Twice, in 2010 and 2015, the Centre for Bhutan Studies – a think tank in Bhutan’s capital city of Thimphu – carried out a national census-like Gross National Happiness Survey to measure with empirical precision the quality and depth of each person’s happiness over time.
For example, in 2010, 59% of Bhutanese reported having positive emotions such as calmness, compassion, forgiveness, contentment and generosity a few times a week; by 2015 this had fallen to 51%.
This is a unique dataset, which can drive forward-looking policy and decision-making. The impact of their policies and decision-making is significant: Bhutan’s poverty rate dropped from 12% in 2012 to 8.2% in 2017.
As a deliberate derivative of the GNH approach, the Royal Government offers its citizens free basic education and healthcare, while villagers get much of their electricity for free. More than 50% of its land is designated for national parks, and more than 80% is covered by natural forests.
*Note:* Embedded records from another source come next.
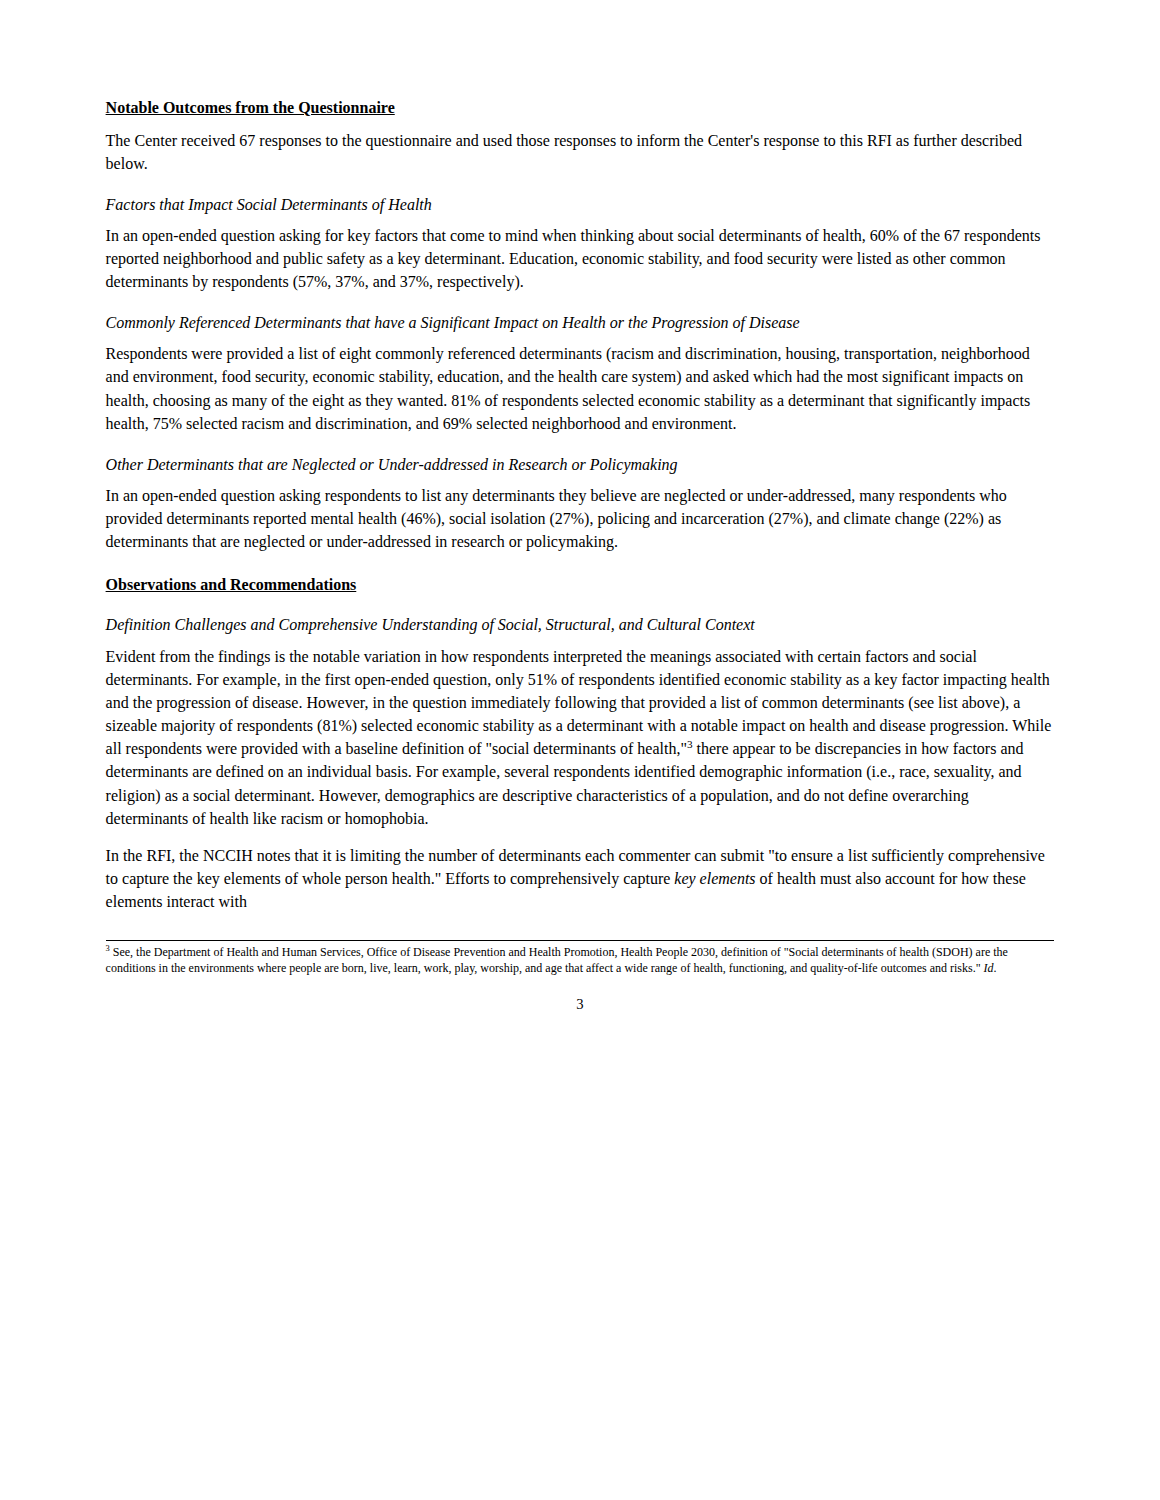Notable Outcomes from the Questionnaire
The Center received 67 responses to the questionnaire and used those responses to inform the Center's response to this RFI as further described below.
Factors that Impact Social Determinants of Health
In an open-ended question asking for key factors that come to mind when thinking about social determinants of health, 60% of the 67 respondents reported neighborhood and public safety as a key determinant. Education, economic stability, and food security were listed as other common determinants by respondents (57%, 37%, and 37%, respectively).
Commonly Referenced Determinants that have a Significant Impact on Health or the Progression of Disease
Respondents were provided a list of eight commonly referenced determinants (racism and discrimination, housing, transportation, neighborhood and environment, food security, economic stability, education, and the health care system) and asked which had the most significant impacts on health, choosing as many of the eight as they wanted. 81% of respondents selected economic stability as a determinant that significantly impacts health, 75% selected racism and discrimination, and 69% selected neighborhood and environment.
Other Determinants that are Neglected or Under-addressed in Research or Policymaking
In an open-ended question asking respondents to list any determinants they believe are neglected or under-addressed, many respondents who provided determinants reported mental health (46%), social isolation (27%), policing and incarceration (27%), and climate change (22%) as determinants that are neglected or under-addressed in research or policymaking.
Observations and Recommendations
Definition Challenges and Comprehensive Understanding of Social, Structural, and Cultural Context
Evident from the findings is the notable variation in how respondents interpreted the meanings associated with certain factors and social determinants. For example, in the first open-ended question, only 51% of respondents identified economic stability as a key factor impacting health and the progression of disease. However, in the question immediately following that provided a list of common determinants (see list above), a sizeable majority of respondents (81%) selected economic stability as a determinant with a notable impact on health and disease progression. While all respondents were provided with a baseline definition of "social determinants of health,"3 there appear to be discrepancies in how factors and determinants are defined on an individual basis. For example, several respondents identified demographic information (i.e., race, sexuality, and religion) as a social determinant. However, demographics are descriptive characteristics of a population, and do not define overarching determinants of health like racism or homophobia.
In the RFI, the NCCIH notes that it is limiting the number of determinants each commenter can submit "to ensure a list sufficiently comprehensive to capture the key elements of whole person health." Efforts to comprehensively capture key elements of health must also account for how these elements interact with
3 See, the Department of Health and Human Services, Office of Disease Prevention and Health Promotion, Health People 2030, definition of "Social determinants of health (SDOH) are the conditions in the environments where people are born, live, learn, work, play, worship, and age that affect a wide range of health, functioning, and quality-of-life outcomes and risks." Id.
3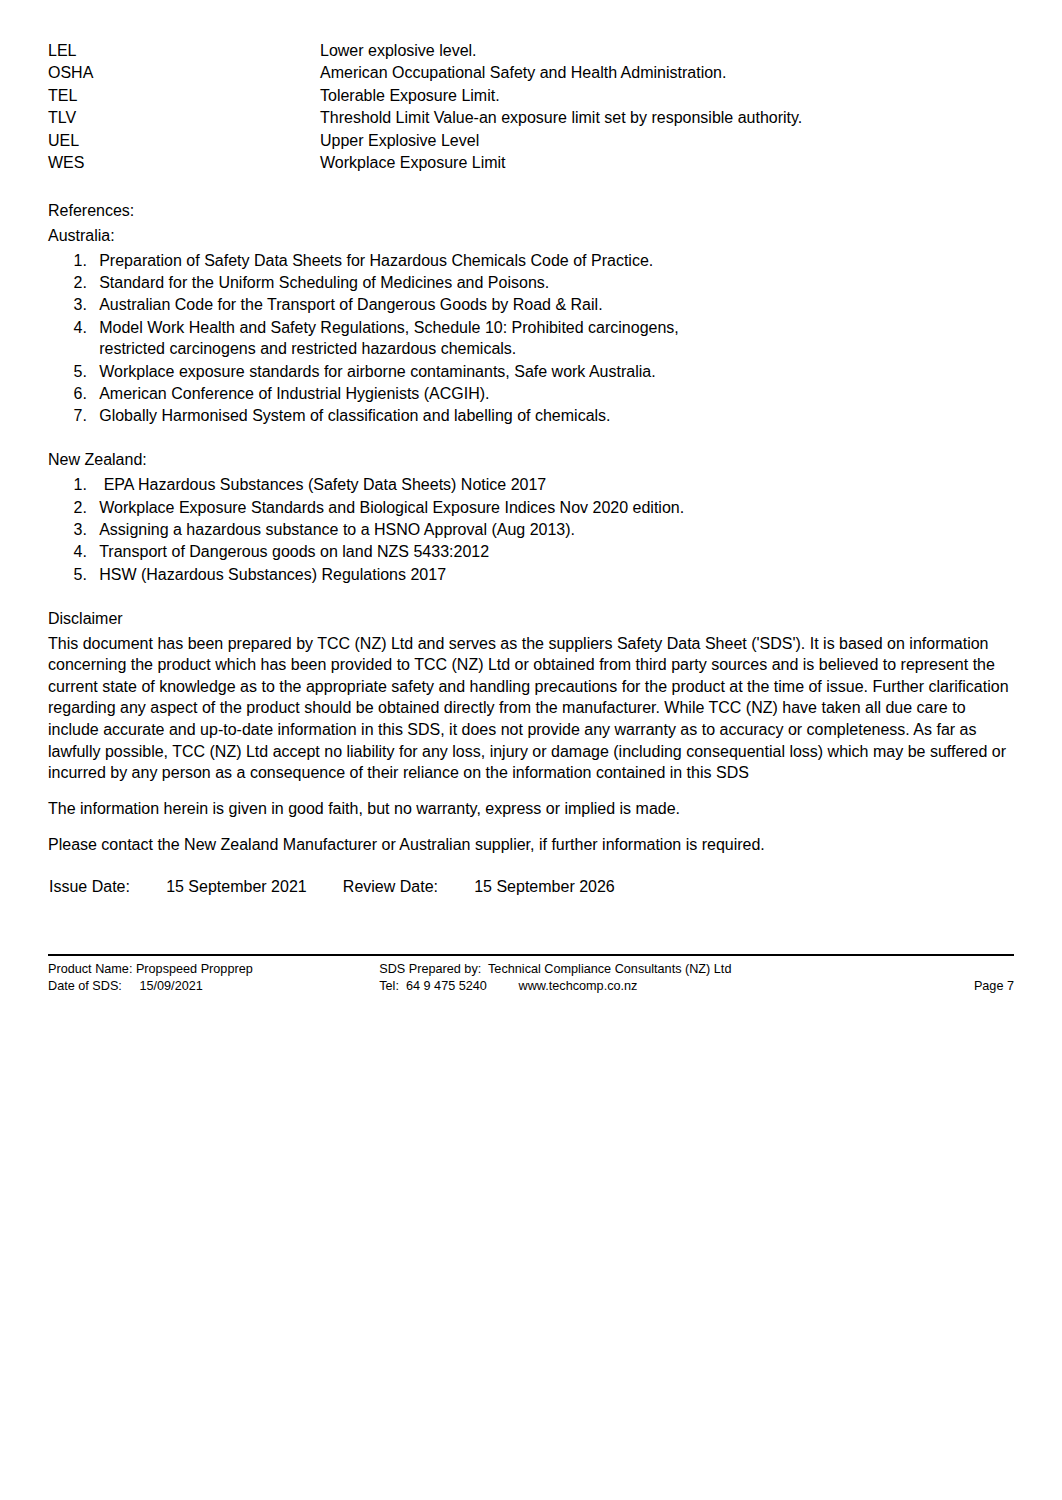| LEL | Lower explosive level. |
| OSHA | American Occupational Safety and Health Administration. |
| TEL | Tolerable Exposure Limit. |
| TLV | Threshold Limit Value-an exposure limit set by responsible authority. |
| UEL | Upper Explosive Level |
| WES | Workplace Exposure Limit |
References:
Australia:
1. Preparation of Safety Data Sheets for Hazardous Chemicals Code of Practice.
2. Standard for the Uniform Scheduling of Medicines and Poisons.
3. Australian Code for the Transport of Dangerous Goods by Road & Rail.
4. Model Work Health and Safety Regulations, Schedule 10: Prohibited carcinogens,
restricted carcinogens and restricted hazardous chemicals.
5. Workplace exposure standards for airborne contaminants, Safe work Australia.
6. American Conference of Industrial Hygienists (ACGIH).
7. Globally Harmonised System of classification and labelling of chemicals.
New Zealand:
1. EPA Hazardous Substances (Safety Data Sheets) Notice 2017
2. Workplace Exposure Standards and Biological Exposure Indices Nov 2020 edition.
3. Assigning a hazardous substance to a HSNO Approval (Aug 2013).
4. Transport of Dangerous goods on land NZS 5433:2012
5. HSW (Hazardous Substances) Regulations 2017
Disclaimer
This document has been prepared by TCC (NZ) Ltd and serves as the suppliers Safety Data Sheet ('SDS'). It is based on information concerning the product which has been provided to TCC (NZ) Ltd or obtained from third party sources and is believed to represent the current state of knowledge as to the appropriate safety and handling precautions for the product at the time of issue. Further clarification regarding any aspect of the product should be obtained directly from the manufacturer. While TCC (NZ) have taken all due care to include accurate and up-to-date information in this SDS, it does not provide any warranty as to accuracy or completeness. As far as lawfully possible, TCC (NZ) Ltd accept no liability for any loss, injury or damage (including consequential loss) which may be suffered or incurred by any person as a consequence of their reliance on the information contained in this SDS
The information herein is given in good faith, but no warranty, express or implied is made.
Please contact the New Zealand Manufacturer or Australian supplier, if further information is required.
| Issue Date: | 15 September 2021 | Review Date: | 15 September 2026 |
| Product Name: Propspeed Propprep | SDS Prepared by: Technical Compliance Consultants (NZ) Ltd | |
| Date of SDS: 15/09/2021 | Tel: 64 9 475 5240 www.techcomp.co.nz | Page 7 |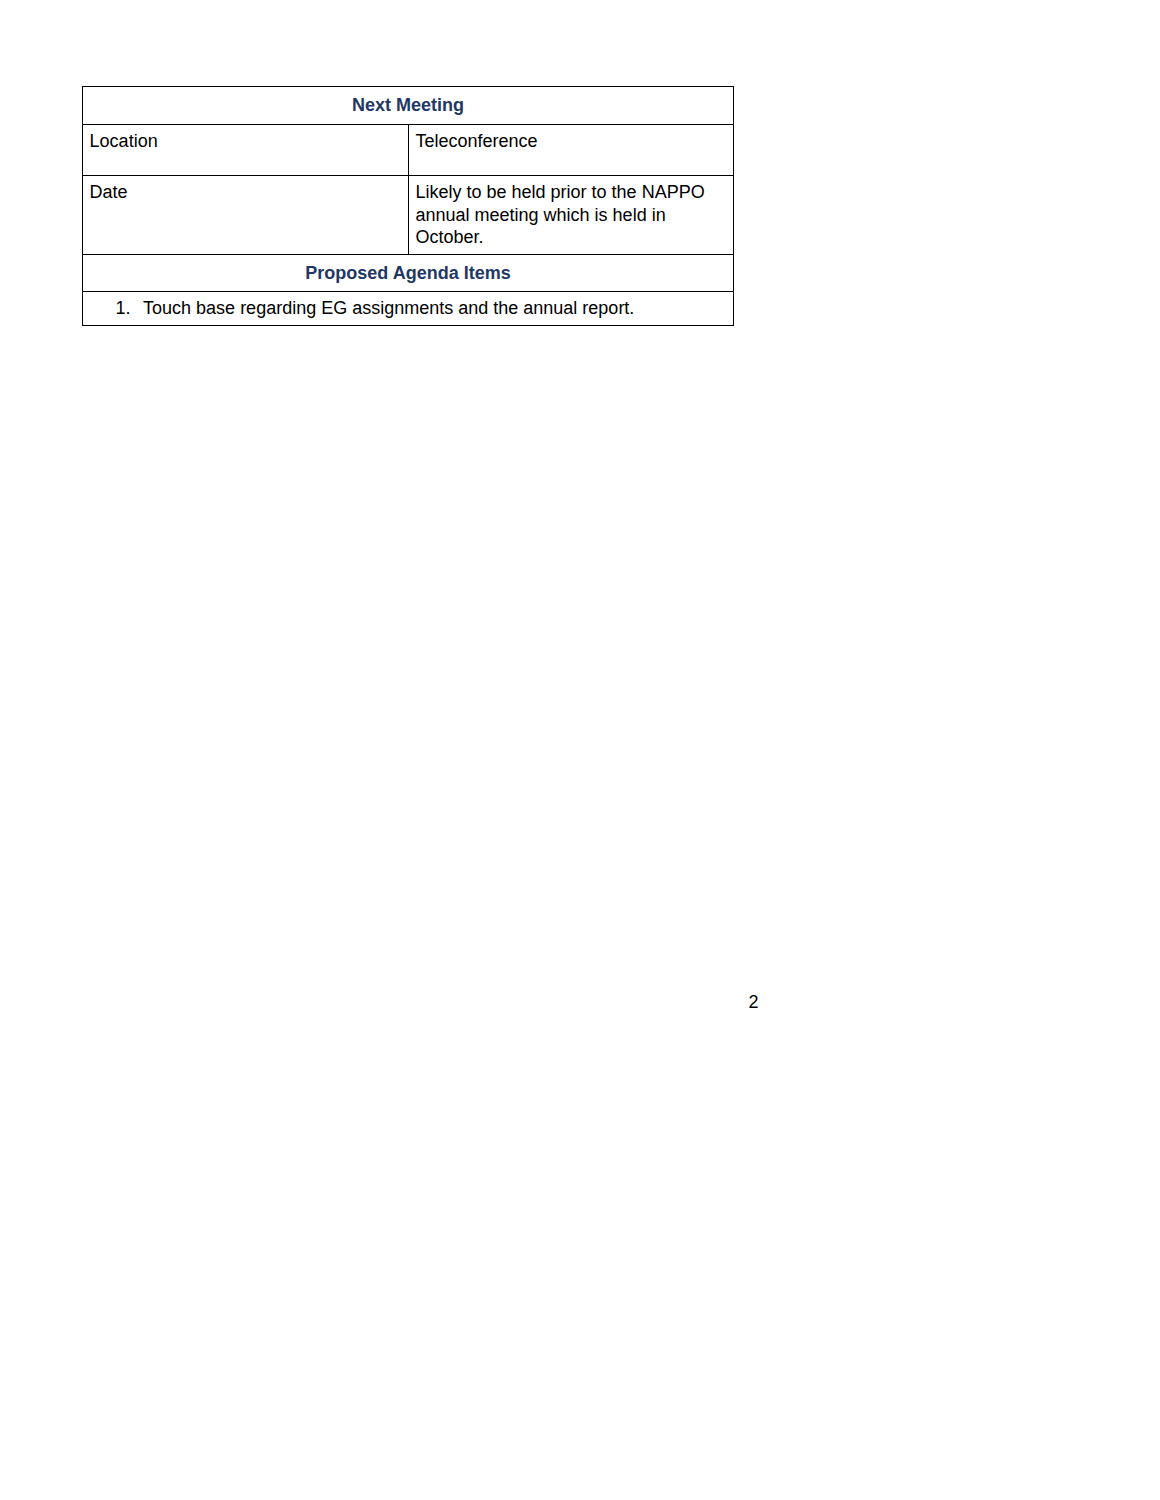| Next Meeting |
| Location | Teleconference |
| Date | Likely to be held prior to the NAPPO annual meeting which is held in October. |
| Proposed Agenda Items |
| Touch base regarding EG assignments and the annual report. |
2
Bhutan is carbon-neutral and has a net zero-carbon footprint.
Espousing a different route to GDP does not mean the economy does not matter. It does. Even as one the fastest growing economies in the world, there is mounting pressure in Bhutan to create more jobs. In 2023, Bhutan is set to graduate from the world’s least developed countries group, signalling a potential change in the relationship between Bhutan and the rest of the world.
GNH – interpreted practically – can help. It can encourage business to measure success by the bottom line and the environmental and social benefits they offer, with new initiatives such as GNH business certification. And it can help track how people really feel about the changes in their society.
The HDR imagined a world where income was not the only measure of wellbeing. Instead, human development would measure people’s choices and opportunities: whether they lived long lives, whether they were healthy, educated, and had sufficient income.
Today, the data show that while human development is improving on average across the world, the steepest declines are seen in countries suffering protracted conflict. The Syrian Arab Republic, entering is ninth year of conflict in 2019, fell 27 places; followed by Libya, which fell 26 places; and Yemen, considered the worst humanitarian disaster in the world today, which fell 20 places.
So, too, does GNH, though the interpretation of happiness is more complex than the indicators behind the Human Development Index. If people are less happy or satisfied, is it a result of worse conditions, or growing expectations, for example, and how should this influence decision-making?
This year, the Human Development Report will paint a detailed picture of inequality, with new data that will go further beyond income and averages. The International Day of Happiness is a good reminder that our world is changing. If we want to understand how we progress, why we sometimes fail, and, ultimately improve the quality of all our lives, then the pursuit of happiness may offer an answer.